Mueller shook his head. “No, I am serious. It is very important to know a doctor when you are a stranger in a country. The nuns are very dear ladies. I admire them. But they are more sentimental than any other women. If the doctor has the nice beard and kind eyes—that is all they have to know about him. Doctor Reiss is sometimes in Vienna and sometimes in Paris. I think you said your mother is with you this summer?” Martha nodded. “Good. You will visit socially first. That is always the right way.”

So many things within the compass of that afternoon were strange to Martha, marvelously strange, because this was Marcus’s house, these his family friends, this his way of life. She looked earnestly on the portraits, on the old French prints in the dining room, the books, “medical and unmedical,” Jonathan Hogan said, “poetic and unpoetic, knowledgeable and nonsensical—a library got together by random scratching at the cribs of learning.” Making the speech, he had in hand a highball glass, and when Martha smiled her appreciation, he bowed gallantly, and without spilling his drink.

And Martha shook hands with Mrs. Turley when Marcus introduced them. She had heard him speak often of her with great affection, but it was the first time in her life she had ever touched a Negro.

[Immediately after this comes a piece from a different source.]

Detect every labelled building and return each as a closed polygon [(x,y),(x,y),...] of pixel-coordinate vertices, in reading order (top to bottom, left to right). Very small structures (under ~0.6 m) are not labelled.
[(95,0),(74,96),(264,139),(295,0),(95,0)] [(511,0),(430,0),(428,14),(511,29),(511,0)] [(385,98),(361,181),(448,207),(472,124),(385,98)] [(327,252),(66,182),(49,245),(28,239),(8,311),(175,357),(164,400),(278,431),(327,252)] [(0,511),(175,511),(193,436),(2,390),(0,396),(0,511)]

Then there came a moment at dinner, with laughter and talk around them, when she and Marcus looked at one another across the table, and saying nothing said all there was to say: their love, their good-by, and then looked down to their plates and went on eating. Nothing after that had any reality for Martha: it was all like a ceremony, like getting a medal, or like the May procession in which one walked with many but thought apart. She felt no thrill, no pang thereafter; it was all ritual, the good-byes here and at the railway station. And her memory would go back always to that moment; whenever she wanted Marcus most before her, all her life, it was that moment she tried to conjure.